(Description of the task): Your task is to transcribe the data in full.

(Records supplied):
= = = = =

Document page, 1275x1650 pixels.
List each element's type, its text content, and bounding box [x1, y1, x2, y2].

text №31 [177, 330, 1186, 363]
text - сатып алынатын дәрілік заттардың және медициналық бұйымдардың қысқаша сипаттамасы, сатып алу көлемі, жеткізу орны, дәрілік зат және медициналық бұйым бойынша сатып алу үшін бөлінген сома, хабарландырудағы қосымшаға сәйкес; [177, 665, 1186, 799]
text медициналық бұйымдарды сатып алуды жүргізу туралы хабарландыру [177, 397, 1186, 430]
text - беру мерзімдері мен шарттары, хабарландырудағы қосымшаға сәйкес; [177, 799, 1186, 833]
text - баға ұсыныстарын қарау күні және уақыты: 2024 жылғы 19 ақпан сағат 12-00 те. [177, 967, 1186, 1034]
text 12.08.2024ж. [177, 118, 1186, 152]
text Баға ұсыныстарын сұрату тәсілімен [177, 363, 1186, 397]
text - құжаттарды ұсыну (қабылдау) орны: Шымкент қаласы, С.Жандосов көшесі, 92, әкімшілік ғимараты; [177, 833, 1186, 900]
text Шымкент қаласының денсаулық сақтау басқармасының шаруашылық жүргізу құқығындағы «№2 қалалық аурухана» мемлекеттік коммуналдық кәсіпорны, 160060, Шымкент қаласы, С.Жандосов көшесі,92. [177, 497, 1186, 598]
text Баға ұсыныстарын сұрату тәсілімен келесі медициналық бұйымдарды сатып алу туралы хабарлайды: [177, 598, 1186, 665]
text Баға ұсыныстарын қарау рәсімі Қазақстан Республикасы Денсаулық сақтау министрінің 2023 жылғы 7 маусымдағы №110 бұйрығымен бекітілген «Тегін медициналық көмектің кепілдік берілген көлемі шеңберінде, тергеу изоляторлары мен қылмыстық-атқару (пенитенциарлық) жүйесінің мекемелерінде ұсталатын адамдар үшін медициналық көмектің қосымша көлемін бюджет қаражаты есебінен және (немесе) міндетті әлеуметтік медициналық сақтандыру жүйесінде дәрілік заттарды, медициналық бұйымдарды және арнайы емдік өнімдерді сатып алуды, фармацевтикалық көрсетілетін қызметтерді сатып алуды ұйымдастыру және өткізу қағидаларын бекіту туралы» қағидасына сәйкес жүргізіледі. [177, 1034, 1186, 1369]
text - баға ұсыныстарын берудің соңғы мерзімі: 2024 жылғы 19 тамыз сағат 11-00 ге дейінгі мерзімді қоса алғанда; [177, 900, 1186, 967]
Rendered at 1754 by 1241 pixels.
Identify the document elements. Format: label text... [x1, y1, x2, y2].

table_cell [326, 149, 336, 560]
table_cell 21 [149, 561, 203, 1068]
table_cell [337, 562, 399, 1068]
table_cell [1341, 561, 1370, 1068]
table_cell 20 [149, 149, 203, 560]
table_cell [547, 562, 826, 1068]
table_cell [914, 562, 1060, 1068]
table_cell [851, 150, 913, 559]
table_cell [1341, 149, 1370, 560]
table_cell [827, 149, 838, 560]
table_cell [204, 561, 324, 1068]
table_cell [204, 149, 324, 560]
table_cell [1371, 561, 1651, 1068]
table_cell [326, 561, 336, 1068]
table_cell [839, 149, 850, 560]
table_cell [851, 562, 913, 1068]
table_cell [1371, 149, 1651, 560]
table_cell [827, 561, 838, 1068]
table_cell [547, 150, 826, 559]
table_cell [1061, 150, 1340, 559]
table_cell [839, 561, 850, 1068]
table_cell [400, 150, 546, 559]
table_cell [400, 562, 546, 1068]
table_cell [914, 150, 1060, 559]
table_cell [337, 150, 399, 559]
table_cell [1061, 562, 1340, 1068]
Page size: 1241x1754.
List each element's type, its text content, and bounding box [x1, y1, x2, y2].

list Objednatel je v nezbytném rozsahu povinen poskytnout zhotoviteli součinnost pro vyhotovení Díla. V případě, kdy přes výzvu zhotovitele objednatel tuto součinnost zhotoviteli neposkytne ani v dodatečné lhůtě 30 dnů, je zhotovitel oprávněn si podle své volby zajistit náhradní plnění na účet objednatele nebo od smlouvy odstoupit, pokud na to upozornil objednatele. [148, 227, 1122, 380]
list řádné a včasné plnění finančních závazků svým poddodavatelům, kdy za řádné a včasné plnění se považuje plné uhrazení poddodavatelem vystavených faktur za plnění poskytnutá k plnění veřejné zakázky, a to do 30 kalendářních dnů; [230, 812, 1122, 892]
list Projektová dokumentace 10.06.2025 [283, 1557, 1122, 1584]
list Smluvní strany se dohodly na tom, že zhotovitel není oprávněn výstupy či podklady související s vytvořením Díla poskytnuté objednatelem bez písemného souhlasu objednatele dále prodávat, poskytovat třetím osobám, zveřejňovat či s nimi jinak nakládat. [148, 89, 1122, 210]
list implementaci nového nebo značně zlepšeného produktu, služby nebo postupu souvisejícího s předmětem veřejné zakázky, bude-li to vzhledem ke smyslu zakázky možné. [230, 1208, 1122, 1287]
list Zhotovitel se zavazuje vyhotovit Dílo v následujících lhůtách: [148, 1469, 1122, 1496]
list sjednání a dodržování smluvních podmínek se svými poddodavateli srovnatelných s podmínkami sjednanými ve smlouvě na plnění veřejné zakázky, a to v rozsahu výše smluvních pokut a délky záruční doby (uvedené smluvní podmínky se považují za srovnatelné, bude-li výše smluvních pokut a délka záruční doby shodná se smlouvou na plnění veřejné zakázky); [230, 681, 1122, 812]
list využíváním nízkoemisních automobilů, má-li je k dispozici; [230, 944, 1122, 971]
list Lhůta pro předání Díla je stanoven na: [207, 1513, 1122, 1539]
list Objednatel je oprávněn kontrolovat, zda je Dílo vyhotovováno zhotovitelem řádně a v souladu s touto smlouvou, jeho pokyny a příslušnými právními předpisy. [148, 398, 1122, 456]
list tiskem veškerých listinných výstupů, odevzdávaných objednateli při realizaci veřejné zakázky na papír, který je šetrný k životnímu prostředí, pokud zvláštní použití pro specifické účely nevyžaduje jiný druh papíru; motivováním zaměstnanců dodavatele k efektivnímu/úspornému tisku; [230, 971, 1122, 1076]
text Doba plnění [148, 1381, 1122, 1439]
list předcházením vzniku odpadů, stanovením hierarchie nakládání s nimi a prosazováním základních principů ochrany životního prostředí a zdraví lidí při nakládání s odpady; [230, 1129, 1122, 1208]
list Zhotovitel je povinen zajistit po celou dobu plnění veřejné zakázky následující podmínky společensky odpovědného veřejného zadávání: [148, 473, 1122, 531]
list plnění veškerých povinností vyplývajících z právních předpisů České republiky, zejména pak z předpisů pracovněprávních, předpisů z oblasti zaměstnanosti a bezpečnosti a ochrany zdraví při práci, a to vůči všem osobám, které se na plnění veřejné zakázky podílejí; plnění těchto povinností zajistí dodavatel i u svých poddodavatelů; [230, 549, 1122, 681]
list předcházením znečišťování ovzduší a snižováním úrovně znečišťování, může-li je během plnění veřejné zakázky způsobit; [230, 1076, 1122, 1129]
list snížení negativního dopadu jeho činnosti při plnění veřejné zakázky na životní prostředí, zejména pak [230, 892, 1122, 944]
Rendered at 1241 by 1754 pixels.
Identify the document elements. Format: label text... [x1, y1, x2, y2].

= = = = =

(Worked solution):
Document page, 1275x1650 pixels.
List each element's type, its text content, and bounding box [x1, y1, x2, y2].

text №31 [177, 330, 1186, 363]
text - сатып алынатын дәрілік заттардың және медициналық бұйымдардың қысқаша сипаттамасы, сатып алу көлемі, жеткізу орны, дәрілік зат және медициналық бұйым бойынша сатып алу үшін бөлінген сома, хабарландырудағы қосымшаға сәйкес; [177, 665, 1186, 799]
text медициналық бұйымдарды сатып алуды жүргізу туралы хабарландыру [177, 397, 1186, 430]
text - беру мерзімдері мен шарттары, хабарландырудағы қосымшаға сәйкес; [177, 799, 1186, 833]
text - баға ұсыныстарын қарау күні және уақыты: 2024 жылғы 19 ақпан сағат 12-00 те. [177, 967, 1186, 1034]
text 12.08.2024ж. [177, 118, 1186, 152]
text Баға ұсыныстарын сұрату тәсілімен [177, 363, 1186, 397]
text - құжаттарды ұсыну (қабылдау) орны: Шымкент қаласы, С.Жандосов көшесі, 92, әкімшілік ғимараты; [177, 833, 1186, 900]
text Шымкент қаласының денсаулық сақтау басқармасының шаруашылық жүргізу құқығындағы «№2 қалалық аурухана» мемлекеттік коммуналдық кәсіпорны, 160060, Шымкент қаласы, С.Жандосов көшесі,92. [177, 497, 1186, 598]
text Баға ұсыныстарын сұрату тәсілімен келесі медициналық бұйымдарды сатып алу туралы хабарлайды: [177, 598, 1186, 665]
text Баға ұсыныстарын қарау рәсімі Қазақстан Республикасы Денсаулық сақтау министрінің 2023 жылғы 7 маусымдағы №110 бұйрығымен бекітілген «Тегін медициналық көмектің кепілдік берілген көлемі шеңберінде, тергеу изоляторлары мен қылмыстық-атқару (пенитенциарлық) жүйесінің мекемелерінде ұсталатын адамдар үшін медициналық көмектің қосымша көлемін бюджет қаражаты есебінен және (немесе) міндетті әлеуметтік медициналық сақтандыру жүйесінде дәрілік заттарды, медициналық бұйымдарды және арнайы емдік өнімдерді сатып алуды, фармацевтикалық көрсетілетін қызметтерді сатып алуды ұйымдастыру және өткізу қағидаларын бекіту туралы» қағидасына сәйкес жүргізіледі. [177, 1034, 1186, 1369]
text - баға ұсыныстарын берудің соңғы мерзімі: 2024 жылғы 19 тамыз сағат 11-00 ге дейінгі мерзімді қоса алғанда; [177, 900, 1186, 967]
Rendered at 1754 by 1241 pixels.
Identify the document elements. Format: label text... [x1, y1, x2, y2].

table_cell [326, 149, 336, 560]
table_cell 21 [149, 561, 203, 1068]
table_cell [337, 562, 399, 1068]
table_cell [1341, 561, 1370, 1068]
table_cell 20 [149, 149, 203, 560]
table_cell [547, 562, 826, 1068]
table_cell [914, 562, 1060, 1068]
table_cell [851, 150, 913, 559]
table_cell [1341, 149, 1370, 560]
table_cell [827, 149, 838, 560]
table_cell [204, 561, 324, 1068]
table_cell [204, 149, 324, 560]
table_cell [1371, 561, 1651, 1068]
table_cell [326, 561, 336, 1068]
table_cell [839, 149, 850, 560]
table_cell [851, 562, 913, 1068]
table_cell [1371, 149, 1651, 560]
table_cell [827, 561, 838, 1068]
table_cell [547, 150, 826, 559]
table_cell [1061, 150, 1340, 559]
table_cell [839, 561, 850, 1068]
table_cell [400, 150, 546, 559]
table_cell [400, 562, 546, 1068]
table_cell [914, 150, 1060, 559]
table_cell [337, 150, 399, 559]
table_cell [1061, 562, 1340, 1068]
Page size: 1241x1754.
List each element's type, its text content, and bounding box [x1, y1, x2, y2].

list Objednatel je v nezbytném rozsahu povinen poskytnout zhotoviteli součinnost pro vyhotovení Díla. V případě, kdy přes výzvu zhotovitele objednatel tuto součinnost zhotoviteli neposkytne ani v dodatečné lhůtě 30 dnů, je zhotovitel oprávněn si podle své volby zajistit náhradní plnění na účet objednatele nebo od smlouvy odstoupit, pokud na to upozornil objednatele. [148, 227, 1122, 380]
list řádné a včasné plnění finančních závazků svým poddodavatelům, kdy za řádné a včasné plnění se považuje plné uhrazení poddodavatelem vystavených faktur za plnění poskytnutá k plnění veřejné zakázky, a to do 30 kalendářních dnů; [230, 812, 1122, 892]
list Projektová dokumentace 10.06.2025 [283, 1557, 1122, 1584]
list Smluvní strany se dohodly na tom, že zhotovitel není oprávněn výstupy či podklady související s vytvořením Díla poskytnuté objednatelem bez písemného souhlasu objednatele dále prodávat, poskytovat třetím osobám, zveřejňovat či s nimi jinak nakládat. [148, 89, 1122, 210]
list implementaci nového nebo značně zlepšeného produktu, služby nebo postupu souvisejícího s předmětem veřejné zakázky, bude-li to vzhledem ke smyslu zakázky možné. [230, 1208, 1122, 1287]
list Zhotovitel se zavazuje vyhotovit Dílo v následujících lhůtách: [148, 1469, 1122, 1496]
list sjednání a dodržování smluvních podmínek se svými poddodavateli srovnatelných s podmínkami sjednanými ve smlouvě na plnění veřejné zakázky, a to v rozsahu výše smluvních pokut a délky záruční doby (uvedené smluvní podmínky se považují za srovnatelné, bude-li výše smluvních pokut a délka záruční doby shodná se smlouvou na plnění veřejné zakázky); [230, 681, 1122, 812]
list využíváním nízkoemisních automobilů, má-li je k dispozici; [230, 944, 1122, 971]
list Lhůta pro předání Díla je stanoven na: [207, 1513, 1122, 1539]
list Objednatel je oprávněn kontrolovat, zda je Dílo vyhotovováno zhotovitelem řádně a v souladu s touto smlouvou, jeho pokyny a příslušnými právními předpisy. [148, 398, 1122, 456]
list tiskem veškerých listinných výstupů, odevzdávaných objednateli při realizaci veřejné zakázky na papír, který je šetrný k životnímu prostředí, pokud zvláštní použití pro specifické účely nevyžaduje jiný druh papíru; motivováním zaměstnanců dodavatele k efektivnímu/úspornému tisku; [230, 971, 1122, 1076]
text Doba plnění [148, 1381, 1122, 1439]
list předcházením vzniku odpadů, stanovením hierarchie nakládání s nimi a prosazováním základních principů ochrany životního prostředí a zdraví lidí při nakládání s odpady; [230, 1129, 1122, 1208]
list Zhotovitel je povinen zajistit po celou dobu plnění veřejné zakázky následující podmínky společensky odpovědného veřejného zadávání: [148, 473, 1122, 531]
list plnění veškerých povinností vyplývajících z právních předpisů České republiky, zejména pak z předpisů pracovněprávních, předpisů z oblasti zaměstnanosti a bezpečnosti a ochrany zdraví při práci, a to vůči všem osobám, které se na plnění veřejné zakázky podílejí; plnění těchto povinností zajistí dodavatel i u svých poddodavatelů; [230, 549, 1122, 681]
list předcházením znečišťování ovzduší a snižováním úrovně znečišťování, může-li je během plnění veřejné zakázky způsobit; [230, 1076, 1122, 1129]
list snížení negativního dopadu jeho činnosti při plnění veřejné zakázky na životní prostředí, zejména pak [230, 892, 1122, 944]
Rendered at 1241 by 1754 pixels.
Identify the document elements. Format: label text... [x1, y1, x2, y2].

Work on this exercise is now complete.